Wibbly Wobbly Time Wimey: Reviewing ‘Strange Academy’ #14
by Scott Redmond
Overview
‘Strange Academy’ continues to grow out its main cast and plots while finding ways to touch various elements and realms of the Marvel Universe in organic and interesting ways. This artistic team truly makes the world of these kids and the Marvel Universe a magical looking place, presenting the magic school that you truly want to go enroll in right now.
Overall
9/10Within the Marvel Universe, messing with or even poking at the timeline is a thing that has been known to have pretty constant disastrous results. Entire apocalyptic timelines have been spun off because one person makes a different choice (hello What If? Stories) or makes a massive change to the established order.
Unfortunately for one member of the Strange Academy student body, just glimpsing one of those potential futures was enough to wreck them.
Things have been in a lot of flux for the Academy students since the end of the last big arc, what with their headmaster Stephen Strange being murdered (The Death of Doctor Strange mini-event). Much like the last issue this massive event isn’t even touched on here, as these issues seem to be threading the needle of continuity likely waiting for the event to finish before definitively tackling this change (outside of the one-shot tie-in issue).

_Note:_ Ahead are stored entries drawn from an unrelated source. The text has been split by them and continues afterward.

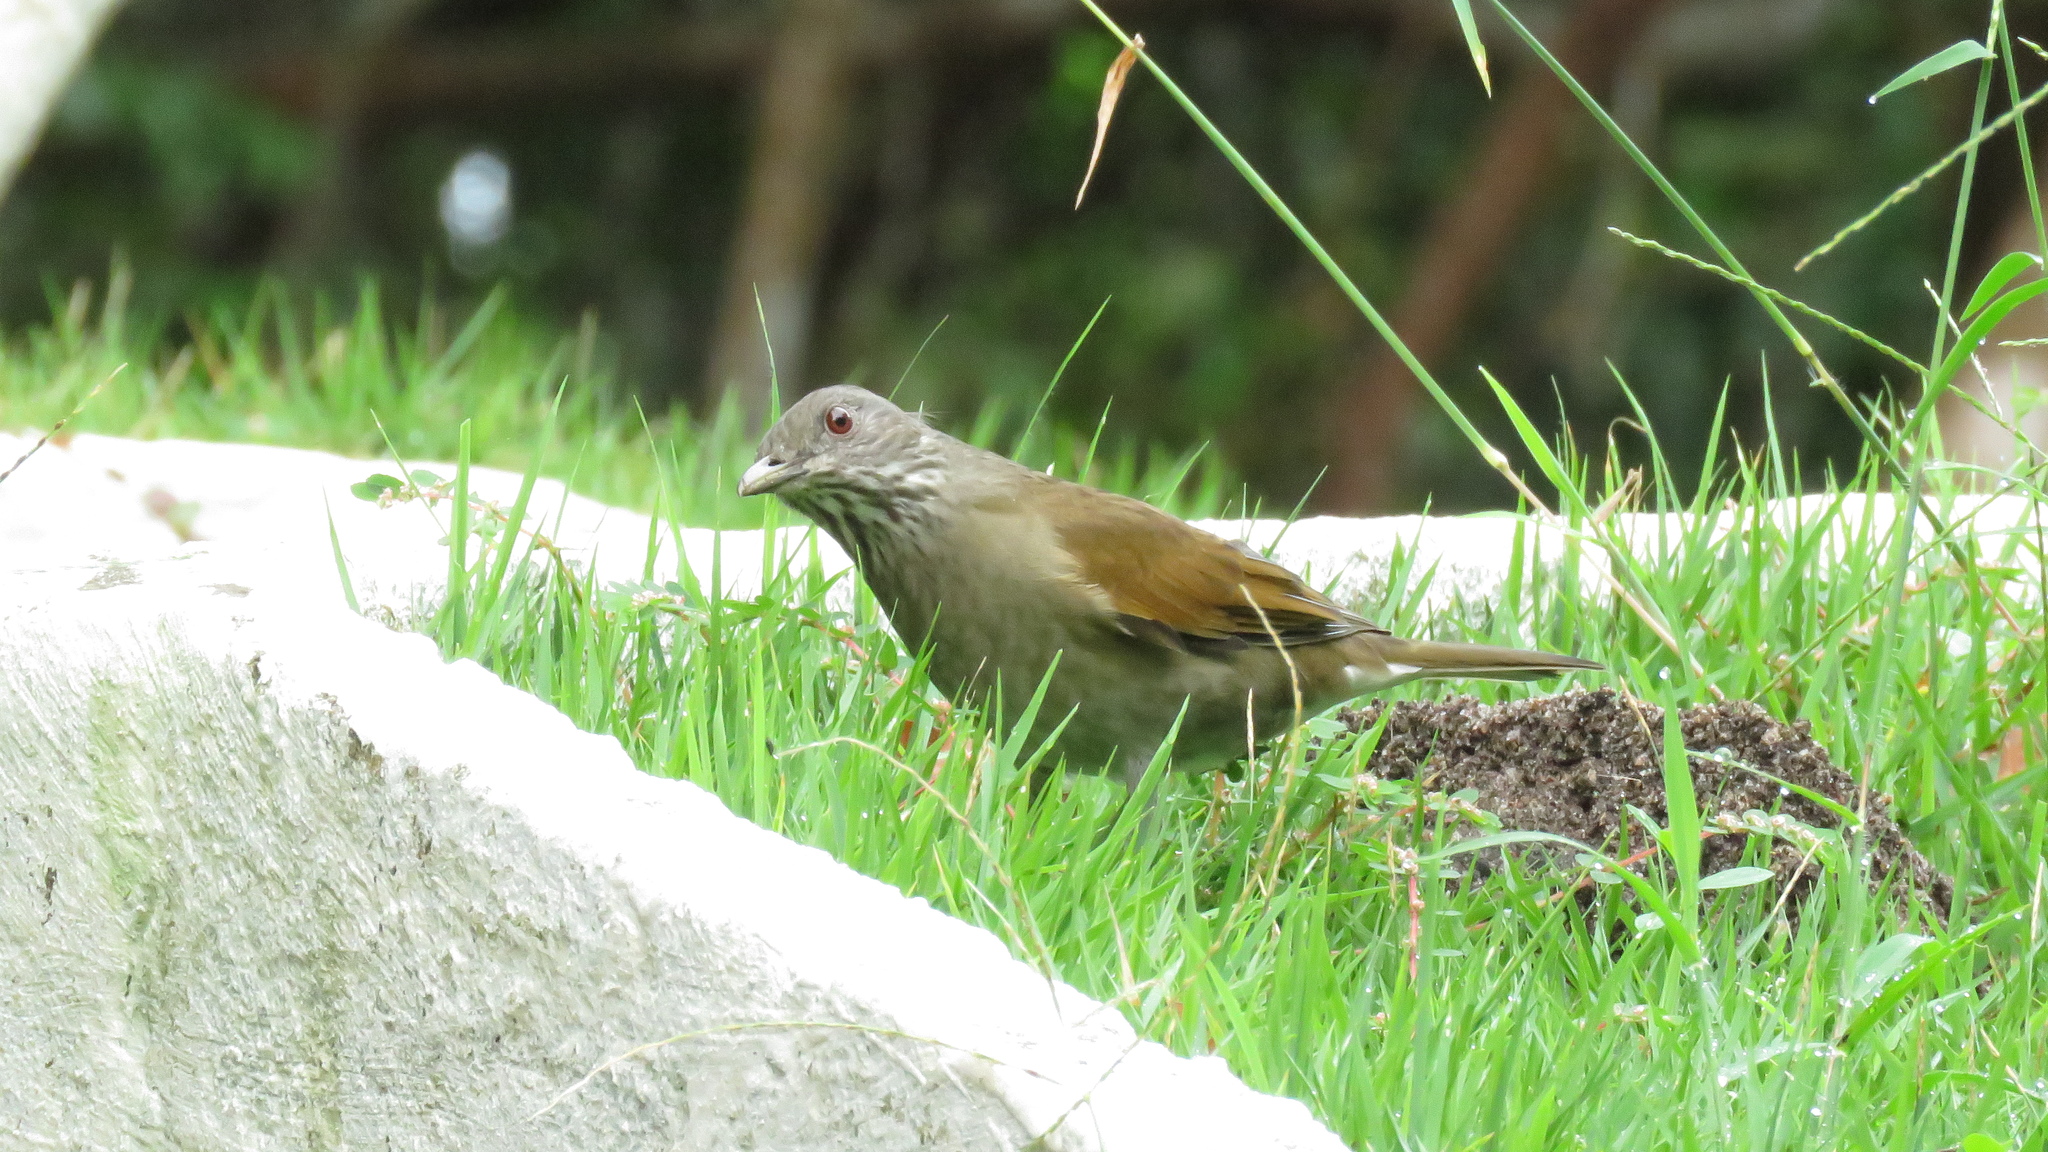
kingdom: Animalia
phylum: Chordata
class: Aves
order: Passeriformes
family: Turdidae
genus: Turdus
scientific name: Turdus leucomelas
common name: Pale-breasted thrush
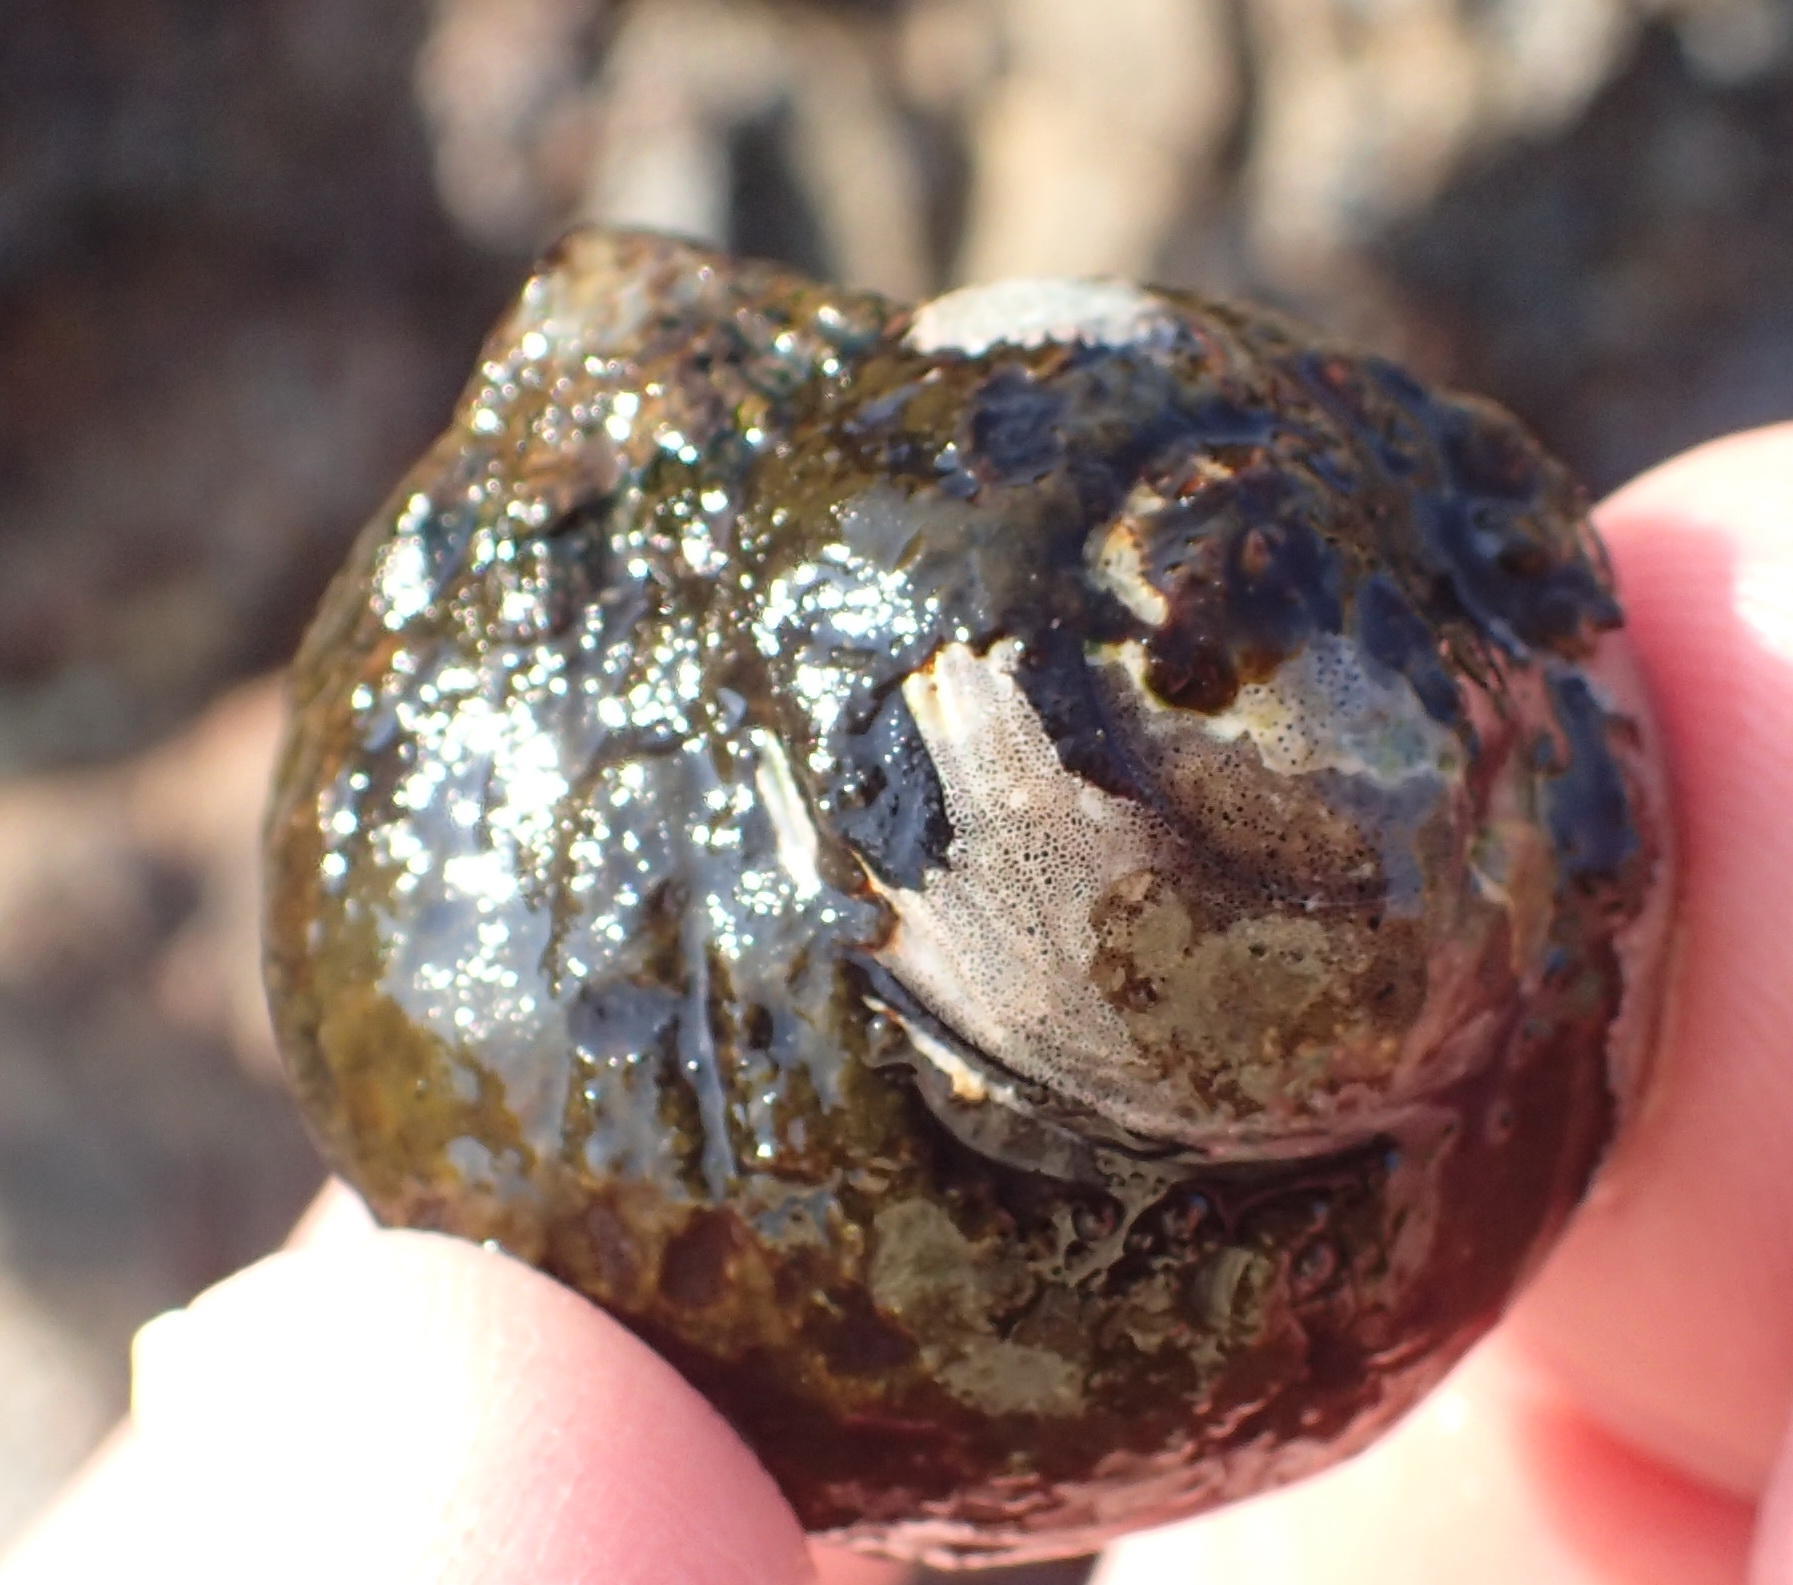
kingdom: Animalia
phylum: Mollusca
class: Gastropoda
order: Trochida
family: Trochidae
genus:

Skottie Young has been juggling a lot of plot balls in the air since this series began, and one of them was how various characters have talked about the threat that Doyle Dormammu could be. There was even talk early on about a prophecy surrounding him. Using the magical ability to witness timeline events as a tool to finally have Doyle himself be confronted with this possibility was a nice move. Especially since it allowed for a brief look at the Strange Academy kids as fully grown adults (a rarity for most teenage characters in ongoing comic book worlds) but also a brief return to the fan-favorite ‘Age of Apocalypse’ universe.
Time travel or time manipulation is often just a thing the hero characters do without any thought to what happens afterward. Thus it was nice to see Emily here very much question the fact that the heroes seem to be fine intervening when it’s to their benefit while letting stuff that happens to others go on as “the natural order.” It could just be a throwaway type line, something Young wanted to poke at, or it could very well have something to do wherever this Doyle story goes next.
Every issue is just a delight to dive into because Humberto Ramos, Edgar Delgado, and Clayton Cowles bring such a vivid shadowy fun but scary life to this magical title. It takes a certain kind of artist to be able to seamlessly weave between the more fun and lighthearted moments and the emotionally taxing deep hard moments, sometimes doing them at exactly the same time. Ramos is one of those artists, and his art just adds so much to any book that he’s part of as it’s got a fun unrealistic tone to it on the edges yet also feels so deep and real like it could pop off the page or drag you into the world.
As noted in previous reviews, Delgado helps bring things up in this book with the dance of bright popping colors, muted colors, and shadows that can be found here. As I said there are a lot of heavy moments amongst the more fun ones, and the tone that is struck with Delgado’s colors makes those moments even clearer. There are many things that stood out, but one of them was how the night scenes seemed truly like night while the night scenes in an area like New Orleans proper were spot on for how a lit-up city makes the night seem. Reality is not a must for comics, but when those right elements can be hit to make something feel more ‘real’ it’s a great thing.
Cowles brings his own energy to the book, making sure that the lettering reflects the personalities of the characters as well as the magical elements of this book. It would have been simple to just do standard fonts and bubbles for all the characters, but that’s not what we get here. Tons of characters have distinct looks to their dialogue, even when it is similar, making it unique to them. Alongside the bright and fun popping SFX, it just adds to the book’s overall mood.
Real quickly, the designs that are here for what each of the main students looks like as adults are just so awesome looking. Natural evolutions to their current looks or based upon their personalities/origins.
Strange Academy #14 is now on sale in print and digitally from Marvel Comics.